## TEXTO DO DOCUMENTO
--

Escrevi este post há perto de um ano, quando Claude Lévi-Strauss fez os 100. Hoje que soube do seu desaparecimento, fui buscá-lo ao arquivo, limpei-o do pó e trouxe-o de novo para a parte mais visível do blogue.
Quero recordar os 100 anos que o antropólogo, professor e filósofo Claude Lévi-Strauss completa neste 28 de Novembro. Mas começo pelo fim: pelo esquecimento. Hoje, quando menciono numa aula de licenciatura o nome de Lévi-Strauss, para tornar mais clara a identificação preciso dizer que não me estou a referir àquele senhor de origem alemã que em 1853 fundou em São Francisco a primeira fábrica de blue jeans. E preciso começar por recomendar, para evitar grandes choques, a leitura mais facilmente sedutora desses apontamentos de trabalho de campo na terra amazónica, aparecidos em 1955 e por vezes apresentados como um mero exemplo de literatura de viagens, que são os Tristes Trópicos. Lévi-Strauss, como o estruturalismo, está fora de moda.

--

## TAREFA
Por favor, reescreva o trecho do texto sobre Lévi-Strauss que começa nas palavras "Escrevi este post" e termina em "visível do blogue.", trocando "arquivo" por "baú".

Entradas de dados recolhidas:
--

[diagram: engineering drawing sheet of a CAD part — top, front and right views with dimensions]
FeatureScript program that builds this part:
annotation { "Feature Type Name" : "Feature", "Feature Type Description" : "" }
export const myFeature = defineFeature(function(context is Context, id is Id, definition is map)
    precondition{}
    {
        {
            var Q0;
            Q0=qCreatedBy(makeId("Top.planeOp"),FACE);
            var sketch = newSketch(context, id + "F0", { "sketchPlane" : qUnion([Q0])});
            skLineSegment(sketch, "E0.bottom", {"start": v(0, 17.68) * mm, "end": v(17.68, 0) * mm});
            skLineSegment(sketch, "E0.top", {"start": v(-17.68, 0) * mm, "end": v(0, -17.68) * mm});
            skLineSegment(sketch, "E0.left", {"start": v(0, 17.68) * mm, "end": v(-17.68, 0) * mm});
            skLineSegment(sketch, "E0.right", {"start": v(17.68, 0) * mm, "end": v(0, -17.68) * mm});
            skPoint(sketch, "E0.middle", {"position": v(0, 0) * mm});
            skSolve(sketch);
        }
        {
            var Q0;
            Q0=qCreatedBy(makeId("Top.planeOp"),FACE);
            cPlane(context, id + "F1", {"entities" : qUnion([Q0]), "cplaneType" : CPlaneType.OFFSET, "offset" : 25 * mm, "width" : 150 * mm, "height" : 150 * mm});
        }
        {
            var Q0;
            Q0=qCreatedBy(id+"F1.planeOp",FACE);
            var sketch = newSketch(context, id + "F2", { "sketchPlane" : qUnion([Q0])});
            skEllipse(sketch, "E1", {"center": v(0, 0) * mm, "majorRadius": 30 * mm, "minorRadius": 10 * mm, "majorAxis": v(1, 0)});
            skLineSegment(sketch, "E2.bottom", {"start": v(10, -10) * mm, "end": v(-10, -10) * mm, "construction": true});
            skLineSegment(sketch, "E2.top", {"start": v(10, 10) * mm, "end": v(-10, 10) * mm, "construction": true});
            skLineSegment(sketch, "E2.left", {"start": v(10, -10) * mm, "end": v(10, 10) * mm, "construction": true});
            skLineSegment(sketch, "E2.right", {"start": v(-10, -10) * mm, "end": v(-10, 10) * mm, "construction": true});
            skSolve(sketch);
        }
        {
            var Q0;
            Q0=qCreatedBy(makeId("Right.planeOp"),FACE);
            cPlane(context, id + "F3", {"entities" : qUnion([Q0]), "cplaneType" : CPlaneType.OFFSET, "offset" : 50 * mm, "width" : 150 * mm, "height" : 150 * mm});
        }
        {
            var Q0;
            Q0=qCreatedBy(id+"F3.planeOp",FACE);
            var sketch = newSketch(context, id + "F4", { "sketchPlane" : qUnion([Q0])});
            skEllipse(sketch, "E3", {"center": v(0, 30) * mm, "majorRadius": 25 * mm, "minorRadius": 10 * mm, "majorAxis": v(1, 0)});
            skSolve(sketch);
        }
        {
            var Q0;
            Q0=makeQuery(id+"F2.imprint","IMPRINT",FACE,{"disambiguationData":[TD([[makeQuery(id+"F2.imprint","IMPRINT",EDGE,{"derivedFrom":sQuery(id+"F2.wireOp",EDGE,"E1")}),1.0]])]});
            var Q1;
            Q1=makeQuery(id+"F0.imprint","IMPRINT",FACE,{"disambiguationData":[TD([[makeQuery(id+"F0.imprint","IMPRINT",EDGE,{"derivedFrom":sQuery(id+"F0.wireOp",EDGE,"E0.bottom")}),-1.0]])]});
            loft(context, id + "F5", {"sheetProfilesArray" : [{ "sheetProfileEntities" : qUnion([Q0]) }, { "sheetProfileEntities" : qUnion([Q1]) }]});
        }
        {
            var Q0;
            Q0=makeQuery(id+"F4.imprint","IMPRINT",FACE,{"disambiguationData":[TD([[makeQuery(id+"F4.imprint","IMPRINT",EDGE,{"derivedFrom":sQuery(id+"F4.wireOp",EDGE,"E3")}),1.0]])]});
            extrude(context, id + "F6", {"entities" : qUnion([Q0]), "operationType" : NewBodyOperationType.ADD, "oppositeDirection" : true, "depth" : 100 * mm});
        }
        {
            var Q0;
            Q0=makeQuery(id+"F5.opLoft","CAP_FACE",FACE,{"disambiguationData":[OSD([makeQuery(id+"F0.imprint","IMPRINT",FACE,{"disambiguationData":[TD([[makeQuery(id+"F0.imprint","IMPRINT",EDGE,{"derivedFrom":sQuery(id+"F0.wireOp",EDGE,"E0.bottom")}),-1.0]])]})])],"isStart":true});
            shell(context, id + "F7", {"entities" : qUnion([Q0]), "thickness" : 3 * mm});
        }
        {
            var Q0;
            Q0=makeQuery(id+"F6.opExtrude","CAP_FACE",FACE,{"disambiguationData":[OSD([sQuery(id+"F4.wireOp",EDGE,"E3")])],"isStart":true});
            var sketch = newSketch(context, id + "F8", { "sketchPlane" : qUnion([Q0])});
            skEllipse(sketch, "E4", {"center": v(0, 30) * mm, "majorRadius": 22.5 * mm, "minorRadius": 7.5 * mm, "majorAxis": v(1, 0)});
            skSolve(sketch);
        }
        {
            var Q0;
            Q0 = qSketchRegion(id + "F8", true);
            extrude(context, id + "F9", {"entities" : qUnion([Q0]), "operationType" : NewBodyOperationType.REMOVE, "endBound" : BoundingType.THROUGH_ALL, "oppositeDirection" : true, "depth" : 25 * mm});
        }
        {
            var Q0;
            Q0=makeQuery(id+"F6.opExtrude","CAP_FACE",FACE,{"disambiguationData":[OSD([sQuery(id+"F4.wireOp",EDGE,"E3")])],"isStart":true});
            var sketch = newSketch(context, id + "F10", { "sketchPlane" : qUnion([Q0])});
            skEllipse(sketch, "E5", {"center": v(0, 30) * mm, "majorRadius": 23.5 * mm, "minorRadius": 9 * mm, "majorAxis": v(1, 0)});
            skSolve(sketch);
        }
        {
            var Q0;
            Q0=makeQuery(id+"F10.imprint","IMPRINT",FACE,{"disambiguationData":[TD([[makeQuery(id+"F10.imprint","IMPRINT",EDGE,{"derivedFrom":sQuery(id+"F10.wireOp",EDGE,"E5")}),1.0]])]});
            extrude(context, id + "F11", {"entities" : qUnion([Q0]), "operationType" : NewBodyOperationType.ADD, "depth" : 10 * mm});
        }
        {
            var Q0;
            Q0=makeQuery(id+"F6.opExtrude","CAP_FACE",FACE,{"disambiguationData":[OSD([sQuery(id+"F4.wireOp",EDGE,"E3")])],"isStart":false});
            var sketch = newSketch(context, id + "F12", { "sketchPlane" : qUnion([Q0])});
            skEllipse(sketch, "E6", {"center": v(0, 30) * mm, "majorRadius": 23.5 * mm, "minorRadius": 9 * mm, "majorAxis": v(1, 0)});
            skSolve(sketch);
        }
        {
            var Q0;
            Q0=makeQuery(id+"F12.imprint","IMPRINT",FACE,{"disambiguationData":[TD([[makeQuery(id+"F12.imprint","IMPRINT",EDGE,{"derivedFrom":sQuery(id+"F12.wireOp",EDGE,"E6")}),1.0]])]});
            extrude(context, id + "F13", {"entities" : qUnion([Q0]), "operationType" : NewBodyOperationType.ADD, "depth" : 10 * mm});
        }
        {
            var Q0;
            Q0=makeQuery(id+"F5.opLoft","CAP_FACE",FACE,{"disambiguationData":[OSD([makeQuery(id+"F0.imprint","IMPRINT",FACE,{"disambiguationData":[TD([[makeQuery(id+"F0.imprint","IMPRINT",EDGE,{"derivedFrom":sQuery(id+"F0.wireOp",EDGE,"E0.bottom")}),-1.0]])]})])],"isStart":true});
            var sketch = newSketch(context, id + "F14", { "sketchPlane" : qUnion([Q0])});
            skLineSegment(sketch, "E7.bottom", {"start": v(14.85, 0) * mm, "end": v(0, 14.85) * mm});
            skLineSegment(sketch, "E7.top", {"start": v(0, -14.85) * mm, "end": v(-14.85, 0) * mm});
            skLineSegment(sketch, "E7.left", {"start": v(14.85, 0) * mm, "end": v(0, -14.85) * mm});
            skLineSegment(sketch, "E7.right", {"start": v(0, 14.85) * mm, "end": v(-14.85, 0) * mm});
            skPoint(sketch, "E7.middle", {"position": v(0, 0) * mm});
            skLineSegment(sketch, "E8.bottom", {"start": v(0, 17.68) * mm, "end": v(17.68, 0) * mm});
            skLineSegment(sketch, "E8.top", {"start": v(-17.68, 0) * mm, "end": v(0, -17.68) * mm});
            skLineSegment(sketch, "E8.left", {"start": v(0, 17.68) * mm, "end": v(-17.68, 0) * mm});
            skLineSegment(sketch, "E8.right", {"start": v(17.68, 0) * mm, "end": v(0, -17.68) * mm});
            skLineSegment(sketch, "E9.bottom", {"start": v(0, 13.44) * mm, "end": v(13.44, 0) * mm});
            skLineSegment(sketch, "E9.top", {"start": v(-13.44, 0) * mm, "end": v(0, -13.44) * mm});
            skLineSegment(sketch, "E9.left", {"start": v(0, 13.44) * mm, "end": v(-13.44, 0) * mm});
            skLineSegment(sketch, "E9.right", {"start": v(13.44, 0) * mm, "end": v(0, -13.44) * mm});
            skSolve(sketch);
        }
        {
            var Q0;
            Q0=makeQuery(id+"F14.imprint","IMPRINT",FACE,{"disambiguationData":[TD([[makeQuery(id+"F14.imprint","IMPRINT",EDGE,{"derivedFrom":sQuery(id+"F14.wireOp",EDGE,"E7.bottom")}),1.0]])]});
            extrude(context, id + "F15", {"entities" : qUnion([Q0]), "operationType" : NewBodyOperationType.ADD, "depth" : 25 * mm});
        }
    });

--

## RESPOSTA
Escrevi este post há perto de um ano, quando Claude Lévi-Strauss fez os 100. Hoje que soube do seu desaparecimento, fui buscá-lo ao baú, limpei-o do pó e trouxe-o de novo para a parte mais visível do blogue.